━━━━━ EXCERPTED PASSAGE

Table of Contents
Scala Is Not A Language
If you’re new to Scala, the chances are you’ll have some complaints. The language seems bewilderingly large and complex; things can and do go wrong in unexpected ways. One moment it’s implicit function arguments that are the source of the frustration, the next it’s something called the “cake pattern”. Those who’ve been working with the language a little longer are likely to smile benevolently and humour your objections with an infuriating air of enlightened tolerance. “Just stick with it”, they may say. “I felt exactly the same six months ago, and then…”
And then what? Not everybody will make their peace with Scala: some people will always dislike the language, and some of them will have good reasons for doing so. But the transition from wary discomfort to actual enjoyment of Scala programming is a common one, and seems to take place for many people after somewhere around six months of exposure to it. What changes for them? Is it just a matter of increased familiarity, or is there some particular realisation that makes all the difference?
A colleague of mine, Ian, described his own discovery of the true nature of Scala in the following terms. On first acquaintance, he had thought of it as a language like Java or Python, only bigger and hairier. His own preference for compact, single-idiom languages that are easy to fit into your brain made him rebel against Scala’s seemingly profligate abundance of features and supported programming styles.

━━━━━━━━━━

*GIVEN EXERCISE*: Return everything from "And then what?" down to "all the difference?" in the passage on Scala, copied without change. The data after the passage on Scala is not required.

━━━━━ DATA ENTRIES

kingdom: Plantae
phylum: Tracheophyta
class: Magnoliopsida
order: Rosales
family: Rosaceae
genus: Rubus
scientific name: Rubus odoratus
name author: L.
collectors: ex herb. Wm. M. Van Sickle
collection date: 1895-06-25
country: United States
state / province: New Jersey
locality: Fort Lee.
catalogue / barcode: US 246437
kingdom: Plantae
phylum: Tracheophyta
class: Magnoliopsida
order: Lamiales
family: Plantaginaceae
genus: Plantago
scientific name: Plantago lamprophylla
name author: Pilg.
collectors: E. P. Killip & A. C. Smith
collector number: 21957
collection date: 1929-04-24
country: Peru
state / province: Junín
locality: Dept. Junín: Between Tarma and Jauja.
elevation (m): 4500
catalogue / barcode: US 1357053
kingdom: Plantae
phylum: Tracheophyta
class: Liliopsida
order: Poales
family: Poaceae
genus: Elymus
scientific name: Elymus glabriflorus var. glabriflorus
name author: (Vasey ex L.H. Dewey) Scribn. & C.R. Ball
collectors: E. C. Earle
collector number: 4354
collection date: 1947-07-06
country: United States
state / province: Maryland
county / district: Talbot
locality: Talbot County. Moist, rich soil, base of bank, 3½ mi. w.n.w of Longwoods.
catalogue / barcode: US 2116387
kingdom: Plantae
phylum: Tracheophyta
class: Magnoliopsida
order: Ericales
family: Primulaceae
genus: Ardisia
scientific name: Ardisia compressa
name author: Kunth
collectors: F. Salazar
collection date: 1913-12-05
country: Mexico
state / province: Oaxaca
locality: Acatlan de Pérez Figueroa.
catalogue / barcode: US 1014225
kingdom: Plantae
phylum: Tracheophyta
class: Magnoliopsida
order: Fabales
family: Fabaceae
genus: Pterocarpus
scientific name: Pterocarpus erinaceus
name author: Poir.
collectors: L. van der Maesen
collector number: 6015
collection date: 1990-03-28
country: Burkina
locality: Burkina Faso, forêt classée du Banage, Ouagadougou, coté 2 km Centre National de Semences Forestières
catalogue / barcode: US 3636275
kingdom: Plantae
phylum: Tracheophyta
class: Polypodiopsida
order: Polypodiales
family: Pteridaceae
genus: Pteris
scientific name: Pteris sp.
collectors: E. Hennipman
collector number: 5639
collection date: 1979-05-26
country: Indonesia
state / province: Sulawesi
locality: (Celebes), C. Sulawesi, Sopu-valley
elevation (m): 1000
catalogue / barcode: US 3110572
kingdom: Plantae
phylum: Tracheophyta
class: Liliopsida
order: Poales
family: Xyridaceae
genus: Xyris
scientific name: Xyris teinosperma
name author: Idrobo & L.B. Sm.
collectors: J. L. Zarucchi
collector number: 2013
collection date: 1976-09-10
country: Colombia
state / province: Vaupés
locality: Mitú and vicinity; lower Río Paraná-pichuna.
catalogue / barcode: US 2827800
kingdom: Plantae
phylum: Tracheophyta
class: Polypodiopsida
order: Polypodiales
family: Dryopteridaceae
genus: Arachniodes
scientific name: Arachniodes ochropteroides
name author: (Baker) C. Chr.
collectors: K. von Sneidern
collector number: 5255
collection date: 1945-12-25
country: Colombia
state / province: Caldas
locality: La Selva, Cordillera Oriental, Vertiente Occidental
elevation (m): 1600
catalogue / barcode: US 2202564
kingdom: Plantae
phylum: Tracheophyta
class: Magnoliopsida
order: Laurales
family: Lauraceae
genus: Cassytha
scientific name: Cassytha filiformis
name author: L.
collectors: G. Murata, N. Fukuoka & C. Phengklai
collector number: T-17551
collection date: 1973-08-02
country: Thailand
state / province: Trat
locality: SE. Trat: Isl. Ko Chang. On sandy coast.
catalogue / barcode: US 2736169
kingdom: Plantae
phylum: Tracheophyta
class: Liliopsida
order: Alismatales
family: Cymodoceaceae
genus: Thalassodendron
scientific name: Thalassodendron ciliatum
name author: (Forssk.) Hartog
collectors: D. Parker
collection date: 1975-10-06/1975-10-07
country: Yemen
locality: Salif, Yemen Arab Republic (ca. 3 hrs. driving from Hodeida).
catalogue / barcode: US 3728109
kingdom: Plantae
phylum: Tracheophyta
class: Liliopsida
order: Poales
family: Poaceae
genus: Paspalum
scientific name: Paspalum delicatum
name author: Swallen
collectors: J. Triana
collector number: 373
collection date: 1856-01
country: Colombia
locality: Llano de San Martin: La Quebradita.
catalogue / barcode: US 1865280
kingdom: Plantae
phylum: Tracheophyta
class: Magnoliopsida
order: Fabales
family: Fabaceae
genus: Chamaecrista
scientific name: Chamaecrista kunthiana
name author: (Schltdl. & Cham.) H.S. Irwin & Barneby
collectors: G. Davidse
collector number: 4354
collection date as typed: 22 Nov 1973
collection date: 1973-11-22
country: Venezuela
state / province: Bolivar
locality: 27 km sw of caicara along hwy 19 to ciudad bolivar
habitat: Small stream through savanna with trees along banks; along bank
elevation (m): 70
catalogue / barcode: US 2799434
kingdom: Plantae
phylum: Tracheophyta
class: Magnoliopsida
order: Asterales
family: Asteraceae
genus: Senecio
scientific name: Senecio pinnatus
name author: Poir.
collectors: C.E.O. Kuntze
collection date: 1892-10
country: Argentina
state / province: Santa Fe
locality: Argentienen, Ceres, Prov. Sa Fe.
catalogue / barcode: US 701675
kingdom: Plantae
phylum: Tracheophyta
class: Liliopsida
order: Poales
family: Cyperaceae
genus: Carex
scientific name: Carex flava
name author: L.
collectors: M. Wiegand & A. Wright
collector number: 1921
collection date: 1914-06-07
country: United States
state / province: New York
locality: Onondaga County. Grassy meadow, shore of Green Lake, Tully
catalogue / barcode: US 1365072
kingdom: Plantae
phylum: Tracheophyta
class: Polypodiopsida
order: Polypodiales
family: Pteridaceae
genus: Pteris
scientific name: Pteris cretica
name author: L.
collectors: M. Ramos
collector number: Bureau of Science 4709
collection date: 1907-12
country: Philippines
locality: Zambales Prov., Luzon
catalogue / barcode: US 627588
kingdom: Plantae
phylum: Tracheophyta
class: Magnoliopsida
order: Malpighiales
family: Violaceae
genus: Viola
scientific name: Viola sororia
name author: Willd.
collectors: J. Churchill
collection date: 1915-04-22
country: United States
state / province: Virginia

━━━━━━━━━━

*RESPONSE TO THE TASK*:
And then what? Not everybody will make their peace with Scala: some people will always dislike the language, and some of them will have good reasons for doing so. But the transition from wary discomfort to actual enjoyment of Scala programming is a common one, and seems to take place for many people after somewhere around six months of exposure to it. What changes for them? Is it just a matter of increased familiarity, or is there some particular realisation that makes all the difference?